If someone were to argue that 2025 is the year of dance and electronic music, they’d have a convincing case. FKA Twigs showed out with Eusexua. Kaytranada roared back with Ain’t No Damn Way!, Rochelle Jordan lowkey might have album of the year across all genres with Through the Wall. Then there’s Sudan Archives' The BPM, PinkPantheress' Fancy That and Fancy Some More, Amaarae’s Black Star, and you even have Tyler, the Creator holding down the mainstream with Don’t Tap The Glass. The list of artists bending bpm, flirting with club futurism, and reimagining what dance music can do feels endless right now.

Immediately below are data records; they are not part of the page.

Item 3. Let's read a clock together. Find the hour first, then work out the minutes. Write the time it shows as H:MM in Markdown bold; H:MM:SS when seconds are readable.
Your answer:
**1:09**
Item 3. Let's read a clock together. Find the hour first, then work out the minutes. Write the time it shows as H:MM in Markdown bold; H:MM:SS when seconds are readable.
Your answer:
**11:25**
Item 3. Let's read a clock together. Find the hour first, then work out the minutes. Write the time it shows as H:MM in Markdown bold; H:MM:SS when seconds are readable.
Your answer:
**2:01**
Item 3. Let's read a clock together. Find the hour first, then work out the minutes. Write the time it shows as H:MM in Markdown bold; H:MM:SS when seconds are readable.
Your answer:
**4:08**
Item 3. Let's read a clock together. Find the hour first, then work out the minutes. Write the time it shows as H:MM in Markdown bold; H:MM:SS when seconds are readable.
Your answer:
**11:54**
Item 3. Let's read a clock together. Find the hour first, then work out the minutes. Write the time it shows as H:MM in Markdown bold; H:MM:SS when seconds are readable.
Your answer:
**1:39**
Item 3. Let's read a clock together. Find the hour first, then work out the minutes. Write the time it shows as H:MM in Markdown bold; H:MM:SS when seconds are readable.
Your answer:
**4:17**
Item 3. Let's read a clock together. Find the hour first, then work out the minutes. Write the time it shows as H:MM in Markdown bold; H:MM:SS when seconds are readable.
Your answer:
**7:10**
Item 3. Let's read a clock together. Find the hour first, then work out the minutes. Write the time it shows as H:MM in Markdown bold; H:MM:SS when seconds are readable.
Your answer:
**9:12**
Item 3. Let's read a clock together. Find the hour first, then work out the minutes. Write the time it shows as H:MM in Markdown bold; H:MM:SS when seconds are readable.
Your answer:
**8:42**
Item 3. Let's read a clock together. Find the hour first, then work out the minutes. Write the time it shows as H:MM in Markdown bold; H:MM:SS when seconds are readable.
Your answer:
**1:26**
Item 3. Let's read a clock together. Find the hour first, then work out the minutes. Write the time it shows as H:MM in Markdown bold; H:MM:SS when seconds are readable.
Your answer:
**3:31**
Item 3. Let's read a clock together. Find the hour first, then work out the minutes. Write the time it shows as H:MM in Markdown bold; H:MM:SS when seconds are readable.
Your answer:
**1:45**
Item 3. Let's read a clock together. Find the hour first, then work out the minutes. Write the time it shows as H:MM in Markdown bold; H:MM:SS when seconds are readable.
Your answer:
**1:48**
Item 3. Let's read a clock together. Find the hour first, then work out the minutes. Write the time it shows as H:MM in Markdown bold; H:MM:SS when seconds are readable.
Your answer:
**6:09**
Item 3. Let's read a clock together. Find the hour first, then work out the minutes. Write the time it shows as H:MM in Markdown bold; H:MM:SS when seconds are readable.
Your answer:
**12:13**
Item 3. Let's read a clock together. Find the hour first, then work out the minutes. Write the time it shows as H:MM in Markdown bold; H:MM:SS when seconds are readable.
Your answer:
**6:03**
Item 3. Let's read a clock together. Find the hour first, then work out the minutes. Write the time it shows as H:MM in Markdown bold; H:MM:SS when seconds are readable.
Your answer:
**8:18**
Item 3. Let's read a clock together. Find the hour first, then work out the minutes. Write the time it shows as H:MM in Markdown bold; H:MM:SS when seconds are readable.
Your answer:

“Demi Lovato has a dance album,” Gellaitry tells me over Zoom on a late Friday afternoon. “I did an interview and it came on right after it and it sounded really good to be honest. I was pleasantly surprised.”
His surprise is warm, not cynical, and it feels fitting. Gellaitry, a Scottish producer, singer, and songwriter, has been soaking in and contributing to dance music’s ever-expanding universe since he was a kid. Now, at 28, he’s finally releasing the debut album he’s spent half his life building with Anywhere Here Is Perfect.
Born in 1997, Gellaitry grew up surrounded by music; his mother played in a band and his father ran a business that made bagpipes. His brother put him on to electronic music, and by 12, Gellaitry was already producing.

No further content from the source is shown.